Born in Jeddah, Saudi Arabia in 1987 and of Palestinian descent, Dana Awartani lives and works in between New York and Jeddah. She has a BA in Fine Art from Central St Martins College of Art and Design Fine Art, London and a Masters degree in Traditional Arts from The Princes School of Traditional Arts, London. Dana Awartani has held solo exhibitions at the Samstag Museum of Art, Adelaide, Australia (2024); the Maraya Art Centre, Sharjah, UAE (2018); Museum of Contemporary Art Detroit, Detroit, USA (2017) and Athr Gallery, Jeddah, Saudi Arabia (2015). Her works have also been featured in numerous group exhibitions, including Venice Biennale, Italy (2024); Sharjah Biennale 15, Sharjah, UAE (2023); Louvre Abu Dhabi, UAE (2022); Lyon Biennale, Lyon, France (2022); Hirshhorn Museum and Sculpture Garden, Washington, DC, USA (2022); Desert X Al-Ula, Al-Ula, Saudi Arabia (2022); C3A Centro de Creación Contemporánea de Andalucía, Córdoba, Spain (2022); Diriyah Biennale, Riyadh, Saudi Arabia (2021); BNKR, Munich, Germany (2021); British Museum, London, UK (2021); NTU Centre for Contemporary Art Singapore, Singapore (2020); Museo Nacional Thyssen-Bornemisza, Madrid, Spain (2020); Pera Museum, Istanbul, Turkey (2020); Contemporary Art Biennial Sesc_Videobrasil, Sao Paulo, Brazil (2019); Rabat Biennale, Rabat, Morocco (2019);  Cambridge Arts Gallery, Cambridge, USA (2018); Monash University Museum of Art, Melbourne, Australia (2018); Selma Feriani Gallery, Tunisia (2017); Jakarta Biennale, Jakarta, Indonesia (2017); United Nations, New York, USA (2017); Utah Museum of Contemporary Art, Salt Lake City, USA (2017); The Mosaic Rooms, London, UK (2017); Institute of Arab and Islamic Art, New York, United States (2017); Minnesota Street Project, San Francisco, USA (2016); Kochi-Muziris Biennale, Kochi, India (2016); Yinchuan Biennale, Museum of Contemporary Art, Yinchuan, China (2016); Jewish Museum, New York, USA (2016); US Embassy, Riyadh, Saudi Arabia (2015); Moallaqat, Jeddah, Saudi Arabia (2014); Venice Biennale, Venice, Italy (2013).

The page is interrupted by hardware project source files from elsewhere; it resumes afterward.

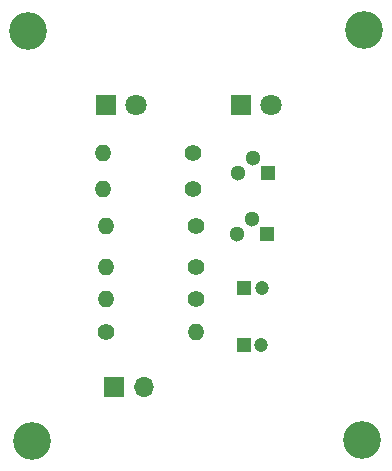
<source format=gbr>
%TF.GenerationSoftware,KiCad,Pcbnew,7.0.7*%
%TF.CreationDate,2023-10-16T17:51:31+02:00*%
%TF.ProjectId,bc546b-astable-multivibrator,62633534-3662-42d6-9173-7461626c652d,0*%
%TF.SameCoordinates,Original*%
%TF.FileFunction,Soldermask,Bot*%
%TF.FilePolarity,Negative*%
%FSLAX46Y46*%
G04 Gerber Fmt 4.6, Leading zero omitted, Abs format (unit mm)*
G04 Created by KiCad (PCBNEW 7.0.7) date 2023-10-16 17:51:31*
%MOMM*%
%LPD*%
G01*
G04 APERTURE LIST*
%ADD10C,3.200000*%
%ADD11R,1.200000X1.200000*%
%ADD12C,1.200000*%
%ADD13R,1.800000X1.800000*%
%ADD14C,1.800000*%
%ADD15C,1.400000*%
%ADD16O,1.400000X1.400000*%
%ADD17R,1.700000X1.700000*%
%ADD18O,1.700000X1.700000*%
%ADD19R,1.300000X1.300000*%
%ADD20C,1.300000*%
G04 APERTURE END LIST*
D10*
%TO.C,REF\u002A\u002A*%
X83146213Y-86602330D03*
%TD*%
D11*
%TO.C,C2*%
X101100000Y-73700000D03*
D12*
X102600000Y-73700000D03*
%TD*%
D10*
%TO.C,REF\u002A\u002A*%
X111108941Y-86526181D03*
%TD*%
D13*
%TO.C,D2*%
X89425000Y-58200000D03*
D14*
X91965000Y-58200000D03*
%TD*%
D15*
%TO.C,R3*%
X89390000Y-77400000D03*
D16*
X97010000Y-77400000D03*
%TD*%
D13*
%TO.C,D1*%
X100825000Y-58200000D03*
D14*
X103365000Y-58200000D03*
%TD*%
D17*
%TO.C,BT1*%
X90125000Y-82000000D03*
D18*
X92665000Y-82000000D03*
%TD*%
D10*
%TO.C,REF\u002A\u002A*%
X111244612Y-51822648D03*
%TD*%
D11*
%TO.C,C1*%
X101077401Y-78500000D03*
D12*
X102577401Y-78500000D03*
%TD*%
D10*
%TO.C,REF\u002A\u002A*%
X82833257Y-51910761D03*
%TD*%
D15*
%TO.C,R1*%
X97020000Y-74600000D03*
D16*
X89400000Y-74600000D03*
%TD*%
D15*
%TO.C,R4*%
X97000000Y-71900000D03*
D16*
X89380000Y-71900000D03*
%TD*%
D19*
%TO.C,BC546B1*%
X103100000Y-63900000D03*
D20*
X101830000Y-62630000D03*
X100560000Y-63900000D03*
%TD*%
D15*
%TO.C,R6*%
X97000000Y-68400000D03*
D16*
X89380000Y-68400000D03*
%TD*%
D15*
%TO.C,R5*%
X96800000Y-62200000D03*
D16*
X89180000Y-62200000D03*
%TD*%
D15*
%TO.C,R2*%
X96810000Y-65300000D03*
D16*
X89190000Y-65300000D03*
%TD*%
D19*
%TO.C,BC546B2*%
X103070000Y-69070000D03*
D20*
X101800000Y-67800000D03*
X100530000Y-69070000D03*
%TD*%
M02*

</source>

Dana Awartani has been shortlisted for the the High Line Plinth Commission, New York (2024), Richard Mille Prize, Louvre Abu Dhabi (2022) and was the recipient of the National Cultural Award by the Ministry of Culture of Saudi Arabia (2021); the Instituto Sacatar Residency Award, Sesc_Videobrasil (2020); and has been an artist in residence at NTU Centre for Contemporary Art Singapore (2020) and at Delfina Foundation, London, UK (2015).